Research Papers

Fabrication of Anode-Supported Tubular Solid Oxide Fuel Cell Using an Extrusion and Vacuum Infiltration Techniques

[+] Author and Article Information
Jung-Hoon Song1

Department of Metallurgical and Materials Engineering, Colorado School of Mines, 1500 Illinois Street, Golden, CO 80401

Nigel M. Sammes

Department of Metallurgical and Materials Engineering, Colorado School of Mines, 1500 Illinois Street, Golden, CO 80401


Present address: Research Institute of Industrial Science and Technology (RIST), 32 Hyoja-Dong, Nam-Gu, Pohang City, 790-330, Gyeong Buk, South Korea.

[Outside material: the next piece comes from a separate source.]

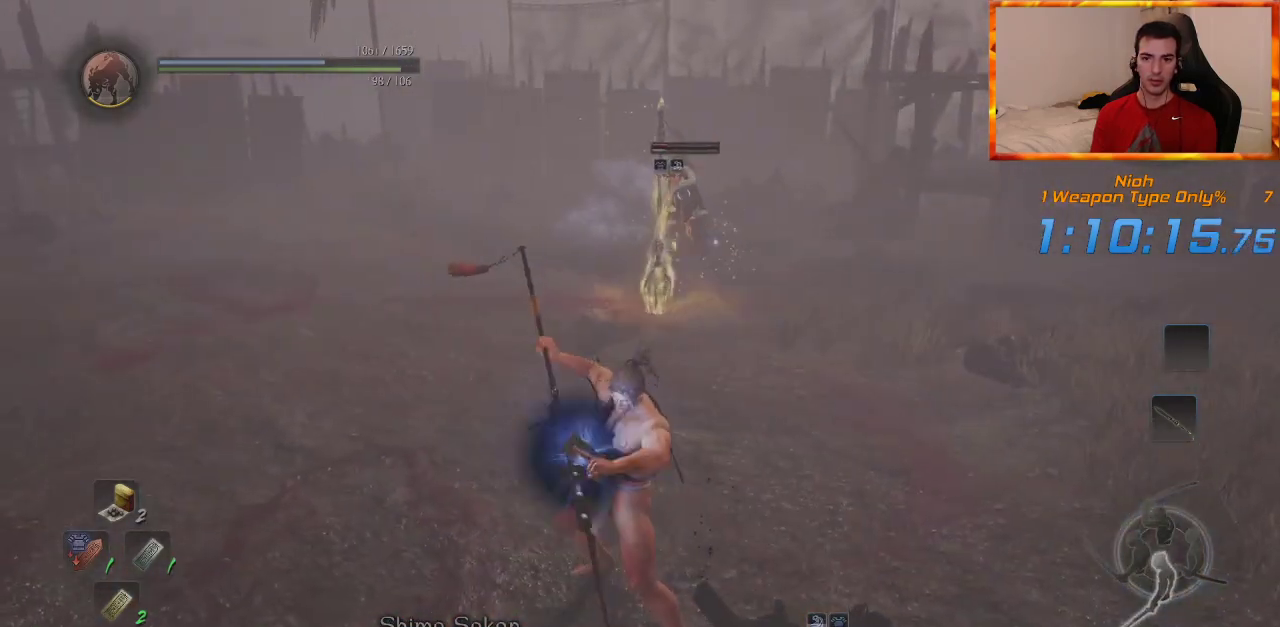
{"dt_ms": 500, "buttons": [], "left_stick": "up", "right_stick": "center", "events": [[300, "left_stick", "up"]]}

J. Fuel Cell Sci. Technol 7(6), 061013 (Aug 25, 2010) (5 pages) doi:10.1115/1.4001324 History: Received September 16, 2009; Revised December 15, 2009; Published August 25, 2010; Online August 25, 2010

A simple and mass productive extrusion technique was applied to fabricate anode-supported tubular solid oxide fuel cells (SOFCs). A standard NiO/8YSZ (nickel oxide/8 mol % yttria stabilized zirconia) cermet anode, 8YSZ electrolyte, and lanthanum strontium manganite (La0.8Sr0.2MnO3) cathode were used as the material components. Secondary electron microscopy images indicated that vacuum infiltration method successfully generated the thin electrolyte layer (about 15μm) with a structurally effective three phase boundaries. Fabricated unit cell showed the open circuit voltage of 1.12 V without any fuel leaking problems. Electrochemical tests showed a maximum power density up to 0.30Wcm2 at 800°C, implying the good performance as tubular SOFCs. This study verified that the extrusion aided by vacuum infiltration process could be a promising technique for mass production of tubular SOFCs.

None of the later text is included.